----- 文書の一節 -----
弔辞の代筆業を通じて成長する主人公を描くヒューマンドラマ『不虚此行(原題)』(東京国際映画祭タイトル『耳をかたむけて』)が『来し方 行く末』の邦題で4月25日(金)から公開されることが決定した。

主人公のウェン・シャンは大学院まで進学しながら、脚本家として商業デビューが叶わず、不思議な同居人シャオインと暮らしながら、今は葬儀場での〈弔辞の代筆業〉のアルバイトで生計を立てている。丁寧な取材による弔辞は好評だが、本人はミドルエイジへと差し掛かる年齢で、このままで良いのか、時間を見つけては動物園へ行き、自問自答する。同居していた父親との交流が少なかった男性、共に起業した友人の突然死に戸惑う会社員、余命宣告を受けて自身の弔辞を依頼する婦人、ネットで知り合った顔も知らない声優仲間を探す女性など、様々な境遇の依頼主たちとの交流を通して、ウェンの中で止まっていた時間がゆっくりと進みだす。
-----
_短い課題 1_
上の映画紹介文のうち、「主人公のウェン・シャンは大学」を含む語句で始まり「た時間がゆっくりと進みだす。」で終わる部分を、そのまま書き出してください。
_短い課題 2_
上の映画紹介文について、次の問いに答えてください。
(a) 本作の公開開始日はいつですか。
(b) 主人公のウェン・シャンは、現在どのようなアルバイトで生計を立てていますか。
(c) ウェンが時間を見つけては訪れ、自問自答する場所はどこですか。
_短い課題 3_
上の映画紹介文の続きを、最後の文の後から書き継いでください。
----- データセットの行 -----
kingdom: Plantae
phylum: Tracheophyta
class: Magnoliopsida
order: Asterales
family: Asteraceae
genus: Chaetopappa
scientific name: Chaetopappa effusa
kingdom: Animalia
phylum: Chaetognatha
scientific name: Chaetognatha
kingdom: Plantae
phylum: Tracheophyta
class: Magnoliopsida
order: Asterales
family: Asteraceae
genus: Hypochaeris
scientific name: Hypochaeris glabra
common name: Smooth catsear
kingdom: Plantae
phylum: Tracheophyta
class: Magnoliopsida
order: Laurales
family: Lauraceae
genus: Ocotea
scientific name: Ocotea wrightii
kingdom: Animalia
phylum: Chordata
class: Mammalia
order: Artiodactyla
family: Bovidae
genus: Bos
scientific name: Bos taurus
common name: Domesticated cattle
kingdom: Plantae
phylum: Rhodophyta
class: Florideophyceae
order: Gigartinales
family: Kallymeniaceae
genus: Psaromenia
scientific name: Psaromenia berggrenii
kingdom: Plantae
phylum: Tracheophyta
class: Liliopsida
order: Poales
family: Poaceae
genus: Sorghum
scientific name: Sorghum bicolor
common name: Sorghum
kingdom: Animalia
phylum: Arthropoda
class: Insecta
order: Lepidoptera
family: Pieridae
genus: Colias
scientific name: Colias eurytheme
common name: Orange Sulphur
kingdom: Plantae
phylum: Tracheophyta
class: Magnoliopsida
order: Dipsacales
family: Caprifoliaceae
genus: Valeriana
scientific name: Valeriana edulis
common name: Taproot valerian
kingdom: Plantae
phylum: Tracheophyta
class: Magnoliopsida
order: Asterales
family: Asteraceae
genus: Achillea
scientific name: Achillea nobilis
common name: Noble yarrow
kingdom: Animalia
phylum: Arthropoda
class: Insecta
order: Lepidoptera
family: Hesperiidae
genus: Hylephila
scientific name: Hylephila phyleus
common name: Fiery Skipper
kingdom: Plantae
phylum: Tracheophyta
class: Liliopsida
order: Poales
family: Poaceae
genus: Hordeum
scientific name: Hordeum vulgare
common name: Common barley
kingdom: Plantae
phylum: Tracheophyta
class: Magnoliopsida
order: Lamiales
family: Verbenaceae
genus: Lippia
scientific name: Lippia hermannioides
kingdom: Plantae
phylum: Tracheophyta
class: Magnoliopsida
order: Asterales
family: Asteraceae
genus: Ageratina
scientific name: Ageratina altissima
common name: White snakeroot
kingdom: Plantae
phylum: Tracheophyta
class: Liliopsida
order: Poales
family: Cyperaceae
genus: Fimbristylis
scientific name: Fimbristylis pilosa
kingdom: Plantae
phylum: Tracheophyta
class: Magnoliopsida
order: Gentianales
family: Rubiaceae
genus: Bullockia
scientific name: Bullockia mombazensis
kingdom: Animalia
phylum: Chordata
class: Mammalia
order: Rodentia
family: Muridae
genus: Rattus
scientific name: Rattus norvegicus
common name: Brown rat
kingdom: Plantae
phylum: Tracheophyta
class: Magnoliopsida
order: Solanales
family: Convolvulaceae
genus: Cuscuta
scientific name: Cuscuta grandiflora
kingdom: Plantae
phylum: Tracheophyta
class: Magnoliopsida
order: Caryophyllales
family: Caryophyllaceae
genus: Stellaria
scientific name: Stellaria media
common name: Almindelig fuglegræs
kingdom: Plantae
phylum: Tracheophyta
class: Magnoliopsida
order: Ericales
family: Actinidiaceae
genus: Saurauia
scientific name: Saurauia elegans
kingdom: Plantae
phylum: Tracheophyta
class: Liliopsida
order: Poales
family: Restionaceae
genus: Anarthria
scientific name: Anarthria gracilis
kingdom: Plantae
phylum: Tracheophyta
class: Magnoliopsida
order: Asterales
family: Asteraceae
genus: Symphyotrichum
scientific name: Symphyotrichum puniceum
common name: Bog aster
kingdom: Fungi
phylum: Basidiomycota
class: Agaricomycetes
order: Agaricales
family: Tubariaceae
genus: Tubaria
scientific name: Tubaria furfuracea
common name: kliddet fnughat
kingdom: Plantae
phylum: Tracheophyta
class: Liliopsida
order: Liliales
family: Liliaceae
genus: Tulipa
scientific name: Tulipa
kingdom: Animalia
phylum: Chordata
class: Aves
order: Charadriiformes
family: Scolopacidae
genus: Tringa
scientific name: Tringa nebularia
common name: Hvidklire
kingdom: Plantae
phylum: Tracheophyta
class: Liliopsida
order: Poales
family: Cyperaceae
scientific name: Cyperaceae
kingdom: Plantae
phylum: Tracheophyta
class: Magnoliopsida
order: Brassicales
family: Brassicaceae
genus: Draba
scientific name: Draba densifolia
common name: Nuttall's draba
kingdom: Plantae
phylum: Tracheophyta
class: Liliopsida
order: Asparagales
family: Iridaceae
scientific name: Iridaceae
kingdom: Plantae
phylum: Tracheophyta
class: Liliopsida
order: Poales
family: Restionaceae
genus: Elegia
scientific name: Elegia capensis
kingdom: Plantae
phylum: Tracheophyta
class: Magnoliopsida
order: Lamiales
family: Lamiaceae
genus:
-----
_課題の解答 1_
主人公のウェン・シャンは大学院まで進学しながら、脚本家として商業デビューが叶わず、不思議な同居人シャオインと暮らしながら、今は葬儀場での〈弔辞の代筆業〉のアルバイトで生計を立てている。丁寧な取材による弔辞は好評だが、本人はミドルエイジへと差し掛かる年齢で、このままで良いのか、時間を見つけては動物園へ行き、自問自答する。同居していた父親との交流が少なかった男性、共に起業した友人の突然死に戸惑う会社員、余命宣告を受けて自身の弔辞を依頼する婦人、ネットで知り合った顔も知らない声優仲間を探す女性など、様々な境遇の依頼主たちとの交流を通して、ウェンの中で止まっていた時間がゆっくりと進みだす。

_課題の解答 2_
(a) 4月25日(金)
(b) 葬儀場での弔辞の代筆業
(c) 動物園

_課題の解答 3_
弔辞作家の日常というユニークな題材を軸に、人々の人生模様や死生観を繊細に織り込んだヒューマンドラマが誕生した。主演は、華やかな時代劇スターから近年では『チィファの手紙』(18/岩井俊二)や『鵞鳥湖の夜』(19/ディアオ・イーナン)で内面を掘り下げた演技で芸域を広げる国民的人気俳優のフー・ゴー。同居人のシャオイン役は、『西湖畔に生きる』(23)で圧巻の演技を披露し、本作がフー・ゴーと三度目の共演となるウー・レイ。卒業制作『牛皮(原題)』(05)で、第55回ベルリン国際映画祭でカリガリ映画賞と国際映画批評家連盟賞を受賞したリウ・ジアイン監督が、長年の思索を重ねて熟成させた14年ぶりの待望の新作。名匠ジャ・ジャンクー(『長江哀歌』『新世紀ロマンティクス』)やディアオ・イーナン(『薄氷の殺人』)も絶賛する、柔らかで洗練された確かな力を感じさせる本作は、第25回上海映画祭で最優秀監督賞と最優秀男優賞(フー・ゴー)を受賞した。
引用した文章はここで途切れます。